Raymond "Ray" Kurzweil (born 1948) is an American inventor and futurist. He is involved in fields as diverse as optical character recognition (OCR), text-to-speech synthesis, speech recognition technology, and electronic keyboard instruments. He is the author of several books on health, artificial intelligence (AI), transhumanism, the technological singularity, and futurism.
He has received nineteen honorary Doctorates and honors from three U.S. presidents.
Ray has written six books, four of which have been national best sellers. The Age of Spiritual Machines has been translated into 9 languages and was the #1 best selling book on Amazon in science. Ray’s latest book, The Singularity is Near, was a New York Times best seller, and has been the #1 book on Amazon in both science and philosophy.

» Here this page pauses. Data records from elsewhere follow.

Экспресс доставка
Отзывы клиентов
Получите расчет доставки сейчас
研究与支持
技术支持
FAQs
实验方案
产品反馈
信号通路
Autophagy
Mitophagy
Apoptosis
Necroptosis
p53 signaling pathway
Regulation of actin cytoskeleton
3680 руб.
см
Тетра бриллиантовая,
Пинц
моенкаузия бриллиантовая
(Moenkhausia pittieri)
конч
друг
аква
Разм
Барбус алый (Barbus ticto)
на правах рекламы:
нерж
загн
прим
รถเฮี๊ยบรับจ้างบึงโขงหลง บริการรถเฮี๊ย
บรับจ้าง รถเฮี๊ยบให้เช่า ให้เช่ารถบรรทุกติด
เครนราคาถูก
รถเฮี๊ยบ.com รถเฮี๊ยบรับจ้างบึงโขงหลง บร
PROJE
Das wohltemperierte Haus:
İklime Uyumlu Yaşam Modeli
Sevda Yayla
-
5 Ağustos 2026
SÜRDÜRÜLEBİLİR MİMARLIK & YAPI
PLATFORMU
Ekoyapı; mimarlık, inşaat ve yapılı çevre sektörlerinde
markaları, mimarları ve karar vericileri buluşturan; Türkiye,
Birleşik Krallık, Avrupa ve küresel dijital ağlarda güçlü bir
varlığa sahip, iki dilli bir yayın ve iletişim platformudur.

Ray Kurzweil: Well if we talk about what is it that we should train children and adults 'cause I think we need lifelong education to do. It's not rote learning, which unfortunately it's still the model of education throughout much of the world. I think actually the United States is better than a lot of other areas interms of having more flexible approaches to what it is we're trying toget children to do.
Many areas of the world are really still have a model of education of rote learning, which is obsolete because we carry all that information on our belts. We don't need to remember it all. But we do need to be able to solve actual problems with knowledge. We need to find the right knowledge; yes, we have search engines to help us and the search engines will get better, but really need the right strategies to find the right information. We need to be able to create new knowledge.
Knowledge is doubling every 13 months by some measures. And knowledge isn't just a database. Knowledge is a symphony or a jazz band or a poem or a novel or a new scientific insight or an invention. These are also examples of knowledge. My philosophy of education is learn by doing. Singularity University, which I co-founded with Peter Diamandis and I'm Chancellor of – has that philosophy with the core curriculum is the students self-organizing into small teams and they take on a grand challenge like to solve the water problem of the world and maybe they will actually succeed in doing that – the goal is to actually do – solve major challenges in ten years.
Or maybe they'll solve a piece of it, or maybe they won't solve it at all, but they'll still learn something. If I think about what I've learned in my career, it's from my own projects and whether they succeed or fail, that's really the best way to learn. And there's versions of that we can bring into every level. We certainly see many college kids started major revolutions, including political revolutions but also technological revolutions, with no equipment other than their notebook computer or their phone.